SCLEROMOUSSE PER IL TRATTAMENTO DELLE EMORROIDI

Dott. Paolo Casoni

Chirurgo Vascolare, Generale e Oncologo Clinico

Dott. Edoardo Cervi

Chirurgo Vascolare e Generale

In cosa consiste?

E’ una tecnica non chirurgica effettuata con la schiuma sclerosante, la stessa utilizzata per curare le vene varicose (varici).

A cosa serve il trattamento delle emorroidi con scleromousse?

Questo particolare trattamento serve per curare le emorroidi, vene varicose dell’estremità viscerale. È un problema molto frequente che colpisce la popolazione, oltre che un disturbo fastidioso che può causare sanguinamento, dolore o tenesmo, quel fastidio di ampolla rettale piena. Questi sintomi migliorano subito dopo la terapia.

Quanto dura una seduta del trattamento?

La durata di una seduta di trattamento è pari a minimo 15 minuti, con variabilità legata alle dimensioni della vena da trattare ed alla difficoltà di raggiungimento che può essere legata all’anatomia del singolo paziente. 

Come si svolge?

Il trattamento viene eseguito dai nostri specialisti del reparto di Chirurgia Vascolare e prevede l’utilizzo della schiuma sclerosante con polidocanolo (farmaco noto da anni e registrato per uso in forma di schiuma). La diagnosi è molto importante pertanto il paziente viene sottoposto ad una accurata visita proctologica ed anoscopia per individuare la fattibilità della metodica, successivamente si interviene con un anoscopio e/o endoscopio, iniettando il farmaco a livello della base dell’emorroide, in un punto privo di fibre nervose (linea pettinata), per cui la metodica è indolore e ambulatoriale. 

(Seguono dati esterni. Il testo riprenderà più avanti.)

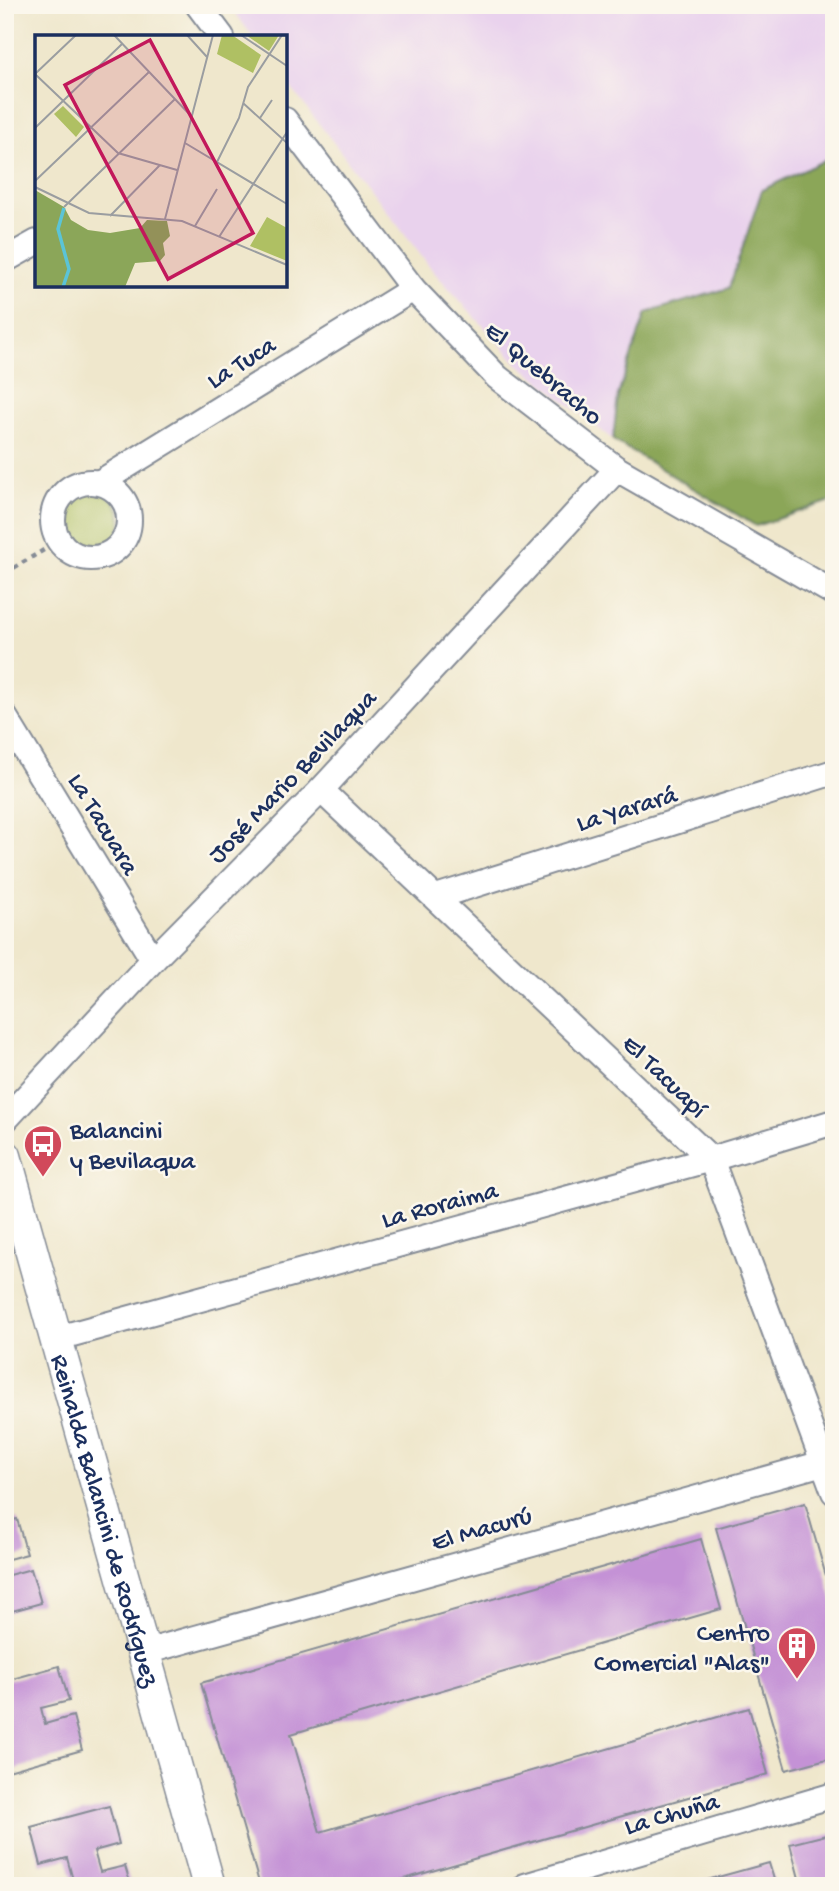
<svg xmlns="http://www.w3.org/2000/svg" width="839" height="1891" font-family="'Gochi Hand',sans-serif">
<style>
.built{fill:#e9d2ed}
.green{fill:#afc063;stroke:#657860;stroke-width:2}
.forest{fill:#8ba659;stroke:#536a5c;stroke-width:2}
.building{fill:#c492d6}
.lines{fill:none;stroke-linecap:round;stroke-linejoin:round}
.minor-casing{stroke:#858b95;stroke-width:28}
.tertiary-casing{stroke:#858b95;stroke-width:35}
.path{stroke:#858b95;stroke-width:4.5;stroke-dasharray:5 5;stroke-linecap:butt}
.minor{stroke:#fff;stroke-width:24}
.tertiary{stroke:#fff;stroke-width:32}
.labels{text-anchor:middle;stroke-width:5;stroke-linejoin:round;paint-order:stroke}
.street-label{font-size:26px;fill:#1b2f5e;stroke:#fbf7ec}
.poi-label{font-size:26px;fill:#1b2f5e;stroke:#fbf7ec;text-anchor:start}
.inset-river{fill:none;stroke:#5bc4d7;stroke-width:3.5}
.inset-road{fill:none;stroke:#9a9da0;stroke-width:2}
.view{fill:#c2185b;fill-opacity:0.15;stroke:#c2185b;stroke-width:3.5}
.inset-edge{fill:none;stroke:#1b2f5e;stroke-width:3.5}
</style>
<rect width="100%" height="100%" fill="#fbf7ec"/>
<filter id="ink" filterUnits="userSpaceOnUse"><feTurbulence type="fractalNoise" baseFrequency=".0143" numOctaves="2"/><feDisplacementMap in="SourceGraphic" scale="14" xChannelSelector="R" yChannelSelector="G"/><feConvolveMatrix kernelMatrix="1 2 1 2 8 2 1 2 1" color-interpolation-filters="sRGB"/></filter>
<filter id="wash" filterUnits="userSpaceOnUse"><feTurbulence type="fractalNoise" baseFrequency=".00686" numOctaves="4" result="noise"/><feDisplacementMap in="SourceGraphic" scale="28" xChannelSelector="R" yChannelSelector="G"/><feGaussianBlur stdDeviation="1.57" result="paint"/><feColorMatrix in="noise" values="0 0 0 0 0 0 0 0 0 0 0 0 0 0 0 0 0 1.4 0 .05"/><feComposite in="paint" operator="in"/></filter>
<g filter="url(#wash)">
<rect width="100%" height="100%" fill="#efe7cc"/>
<polygon class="built" points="229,5 834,5 834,162 825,160 758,203 729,288 646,313 618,395 613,440 517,363 433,271 285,80 285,37 253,37"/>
<circle class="green" cx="90" cy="521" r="31"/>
<polygon class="forest" points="825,160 834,162 834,500 756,526 613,440 618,395 646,313 729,288 762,190"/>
<g id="blocks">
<g class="building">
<polygon points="805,1503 834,1604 834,1757 786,1770 716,1528"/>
<polygon points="17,1519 27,1554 5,1560 5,1522"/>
<polygon points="701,1539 721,1609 291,1734 320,1832 749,1708 768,1774 380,1886 260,1886 201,1683"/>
<polygon points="31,1569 41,1603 5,1613 5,1576"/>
<polygon points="59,1666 69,1701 41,1708 45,1724 73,1716 82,1750 5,1772 5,1735 9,1734 5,1722 5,1681"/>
<polygon points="109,1806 119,1844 94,1851 100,1872 125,1866 131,1886 56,1886 73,1880 67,1858 41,1865 31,1827"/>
<polygon points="834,1833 834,1886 801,1886 790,1844"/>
<polygon points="769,1863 776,1886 690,1886 689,1885"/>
</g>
</g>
</g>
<g filter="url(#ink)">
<use href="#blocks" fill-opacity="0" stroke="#858b95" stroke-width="2"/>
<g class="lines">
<g class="minor-casing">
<g id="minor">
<polyline points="198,5 222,37"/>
<polyline points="285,120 413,289 497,377 617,469 834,593"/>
<polyline points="5,260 37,242"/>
<circle cx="91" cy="520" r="38"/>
<polyline points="99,483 413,289"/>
<polyline points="5,717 153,960"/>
<polyline points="321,790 711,1159 834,1492"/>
<polyline points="436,897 834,772"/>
<polyline points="5,1120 153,960 321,790 617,469"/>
<polyline points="58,1338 711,1159 834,1122"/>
<polyline points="145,1652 834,1460"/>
<polyline points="525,1886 834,1795"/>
</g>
</g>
<g class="tertiary-casing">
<g id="tertiary">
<path id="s1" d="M 5,1156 L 209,1886"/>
</g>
</g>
<polyline class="path" points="5,573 59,541"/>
<use href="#minor" class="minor"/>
<use href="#tertiary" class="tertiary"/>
</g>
</g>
<defs>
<g id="bus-pin" transform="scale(2.0125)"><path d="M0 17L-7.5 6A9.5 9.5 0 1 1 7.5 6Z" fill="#d1495b" stroke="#fbf7ec"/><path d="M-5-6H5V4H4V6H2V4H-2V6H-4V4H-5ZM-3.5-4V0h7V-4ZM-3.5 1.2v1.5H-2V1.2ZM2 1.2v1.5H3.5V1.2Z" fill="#fff"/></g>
<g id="building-pin" transform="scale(2.0125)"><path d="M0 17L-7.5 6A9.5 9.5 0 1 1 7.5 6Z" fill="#d1495b" stroke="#fbf7ec"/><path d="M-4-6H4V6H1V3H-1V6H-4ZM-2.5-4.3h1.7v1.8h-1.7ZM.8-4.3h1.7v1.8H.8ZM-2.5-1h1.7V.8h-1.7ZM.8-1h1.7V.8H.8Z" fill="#fff"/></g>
</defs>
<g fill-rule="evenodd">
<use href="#bus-pin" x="43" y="1144"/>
<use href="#building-pin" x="797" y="1646"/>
</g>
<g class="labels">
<g class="street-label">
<text transform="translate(240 361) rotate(-32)" y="9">La Tuca</text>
<text transform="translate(545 372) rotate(40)" y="9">El Quebracho</text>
<text transform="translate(291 775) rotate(-46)" y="9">José Mario Bevilaqua</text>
<text transform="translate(626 807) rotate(-17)" y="9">La Yarará</text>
<text transform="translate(105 823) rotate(59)" y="9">La Tacuara</text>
<text transform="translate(666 1075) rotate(44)" y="9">El Tacuapí</text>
<text transform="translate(439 1203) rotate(-15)" y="9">La Roraima</text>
<text dy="9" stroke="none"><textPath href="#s1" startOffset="378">Reinalda Balancini de Rodríguez</textPath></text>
<text transform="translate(481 1527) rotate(-16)" y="9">El Macurú</text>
<text transform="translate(671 1812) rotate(-16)" y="9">La Chuña</text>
</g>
<g class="poi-label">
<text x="70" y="1138">Balancini<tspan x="70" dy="30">y Bevilaqua</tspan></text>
<text x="770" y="1640" text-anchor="end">Centro<tspan x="770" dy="30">Comercial "Alas"</tspan></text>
</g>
</g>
<g transform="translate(35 35)">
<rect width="252" height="252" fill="#efe7cc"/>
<path d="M 187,0 L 197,0 L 226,20 L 218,38 L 182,19 ZM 211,0 L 244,0 L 234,16 ZM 28,71 L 49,92 L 41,102 L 19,79 ZM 232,182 L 252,193 L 252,226 L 215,211 Z" fill="#afc063"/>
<path d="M 0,155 L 29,172 L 36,185 L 53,195 L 75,198 L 105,193 L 112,185 L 132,186 L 135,201 L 128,208 L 130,220 L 125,226 L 100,228 L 90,252 L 0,252 Z" fill="#8ba659"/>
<path class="inset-river" d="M 28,252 L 34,234 L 23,194 L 29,173"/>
<path class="inset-road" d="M 79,0 L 157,82M 152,0 L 172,22M 206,0 L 252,31M 0,39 L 83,118 L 142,135M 0,39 L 41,0M 208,68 L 252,108M 225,83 L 237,65M 0,93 L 87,9M 150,108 L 252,169M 182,127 L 204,83 L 213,52 L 247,0M 0,146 L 114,37M 0,152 L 54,178 L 147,186 L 252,230M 29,172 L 140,64M 75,181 L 125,130M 130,184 L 178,0M 160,191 L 182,154M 184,202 L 252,97"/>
<path class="view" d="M 115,5 L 218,198 L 133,244 L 30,50 Z"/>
<rect width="252" height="252" class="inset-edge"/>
</g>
<rect width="839" height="1891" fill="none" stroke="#fbf7ec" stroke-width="28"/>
</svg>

Cosa è cambiato rispetto al trattamento convenzionale? 

Il trattamento di emorroidectomia si esegue solitamente in anestesia peridurale, è necessario il ricovero ospedaliero per almeno 24 ore e prevede la legatura del peduncolo emorroidario endo rettale e poi l’asportazione dell’emorroidi esterne. E’ noto che il post-operatorio è accompagnato da fastidi e dolore per almeno due settimane. 

Chi può sottoporsi al trattamento? 

Si possono sottoporre al trattamento i pazienti che presentano emorroidi di II e III grado. Quando il paziente presenta più patologie, per esempio emorroidi e ragadi insieme, oppure quando è presente prolasso importante, riusciamo ad agire con una metodica mista o combinata, con schiuma dei peduncoli emorroidali, e chirurgica simultanea della ragade o del prolasso; ovvio che in questi particolari casi e selezionati (5%) è necessario il ricovero in Day Hospital in struttura protetta. In caso invece di complicazione della patologia emorroidaria, come ad esempio la tromboflebite del gavocciolo, la schiuma sclerosante non è applicabile ed è necessaria la chirurgia.

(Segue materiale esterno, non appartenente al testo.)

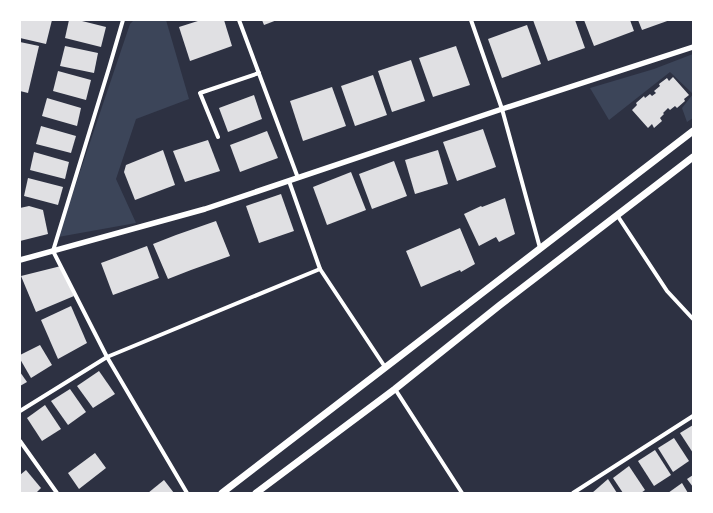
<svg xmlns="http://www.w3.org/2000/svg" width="713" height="513" viewBox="0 0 713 513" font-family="Rubik,sans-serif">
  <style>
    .green { fill: #3c4559 }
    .building { fill: #e0e0e3 }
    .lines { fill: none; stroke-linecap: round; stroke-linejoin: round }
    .minor { stroke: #fff; stroke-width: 4 }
    .tertiary { stroke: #fff; stroke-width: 5.5 }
    .primary { stroke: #fff; stroke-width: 7 }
  </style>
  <rect width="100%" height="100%" fill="#2d3142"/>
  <g class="green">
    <polygon points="134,20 166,20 189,99 136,119 116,179 136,223 58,237 130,24"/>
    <polygon points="693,54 693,94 670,72 609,120 590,88 654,69"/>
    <polygon points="693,94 693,118 687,122 682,108"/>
  </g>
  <g class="building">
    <polygon points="20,20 52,20 46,44 20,38"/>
    <polygon points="69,20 78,20 106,27 101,47 65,38"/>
    <polygon points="201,20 224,20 232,46 190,61 179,27"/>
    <polygon points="262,20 277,20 264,25"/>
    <polygon points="533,20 575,20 585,48 548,61"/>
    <polygon points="584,20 630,20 634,31 594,46"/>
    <polygon points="638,20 670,20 642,30"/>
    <polygon points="527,25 541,64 502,78 488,39"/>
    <polygon points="20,42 39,46 28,93 20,91"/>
    <polygon points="65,46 98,53 94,73 60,66"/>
    <polygon points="456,46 470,85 433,97 419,58"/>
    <polygon points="411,60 425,101 392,112 378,71"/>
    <polygon points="58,71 91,80 86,100 53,91"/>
    <polygon points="373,75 387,115 355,126 341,86"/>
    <polygon points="673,77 689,95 684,99 685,101 677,108 675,106 670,110 668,108 663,113 664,114 660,118 662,121 654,128 652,124 648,128 632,110 637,105 636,103 644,96 645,98 650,94 652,96 656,93 654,91 660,86 659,84 667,78 669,81"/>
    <polygon points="332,87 346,126 303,141 290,101"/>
    <polygon points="254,95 262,119 228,132 219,108"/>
    <polygon points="47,98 81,108 77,126 42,116"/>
    <polygon points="41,126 76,136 71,153 36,144"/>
    <polygon points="483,129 496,167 457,181 443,142"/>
    <polygon points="267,131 278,158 240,172 230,145"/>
    <polygon points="208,140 220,171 185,182 173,151"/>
    <polygon points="163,150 175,185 135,200 124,172 126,165"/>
    <polygon points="438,150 448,184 415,194 405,160"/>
    <polygon points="34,152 69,162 65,179 30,170"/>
    <polygon points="394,161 407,196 372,209 359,174"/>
    <polygon points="351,172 366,210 327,225 313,187"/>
    <polygon points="28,178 63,187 58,205 24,196"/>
    <polygon points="281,194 294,231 259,243 246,206"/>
    <polygon points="505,198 515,234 499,242 496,237 479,246 464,214 481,206 482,207"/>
    <polygon points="29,206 43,210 48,234 20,241 20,208"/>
    <polygon points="216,221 230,256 191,270 168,279 153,244 176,235"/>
    <polygon points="460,228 475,264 461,272 460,270 421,287 406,251"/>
    <polygon points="147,246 159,278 113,295 101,263"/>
    <polygon points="61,266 74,296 36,312 21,276"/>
    <polygon points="71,306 87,343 58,359 41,320"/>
    <polygon points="40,345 52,365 31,378 20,359 20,355"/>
    <polygon points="99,371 115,394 93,408 77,386"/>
    <polygon points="20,372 27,382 20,386"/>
    <polygon points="70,389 86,412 68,425 51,401"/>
    <polygon points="45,405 61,429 42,441 27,418"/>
    <polygon points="693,425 693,453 680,433"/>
    <polygon points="674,438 689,461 673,472 658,448"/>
    <polygon points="655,450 671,475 654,486 638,461"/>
    <polygon points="95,453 106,468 79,489 68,473"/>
    <polygon points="629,466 645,490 641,493 623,493 613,478"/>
    <polygon points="26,470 41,488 36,493 20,493 20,475"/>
    <polygon points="693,475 693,487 687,479"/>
    <polygon points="608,479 617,493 592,493"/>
    <polygon points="164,480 174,493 148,493"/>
    <polygon points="682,483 688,493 668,493"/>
  </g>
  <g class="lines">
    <g class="minor">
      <polyline points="123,20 109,68 53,251 107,357 187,493"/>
      <polyline points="239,20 298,178"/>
      <polyline points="471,20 502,109 540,248"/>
      <polyline points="218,137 200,93 259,73"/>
      <polyline points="289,181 320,269 385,367"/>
      <polyline points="617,215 667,291 693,319"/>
      <polyline points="395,389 462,493"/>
      <polyline points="20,411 107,357 320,269"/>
      <polyline points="20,441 57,493"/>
      <polyline points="573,493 693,416"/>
    </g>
    <polyline class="tertiary" points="20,260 205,209 502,109 693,47"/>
    <g class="primary">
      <polyline points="222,493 693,131"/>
      <polyline points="256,493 395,389 500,305 693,157"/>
    </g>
  </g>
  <rect width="713" height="513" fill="none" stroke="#ffffff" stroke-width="42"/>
</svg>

Quali sono i tempi di recupero?

Questo nuovo approccio consente una ripresa dell’attività lavorativa il giorno seguente la procedura. Questi sono i vantaggi che lo rendono unico: il trattamento è indolore, non necessita di anestesia e non è previsto il ricovero. Dopo il trattamento vengono consigliate apposite creme decongestionanti e terapia flebotonica per un periodo di 1-2 mesi. E’ utile camminare molto, almeno mezz’ora al giorno, perché favorisce il drenaggio sia linfatico pelvico che vascolare. Bisogna bere molta acqua e favorire alimenti a basa di fibre, cereali e farine integrali.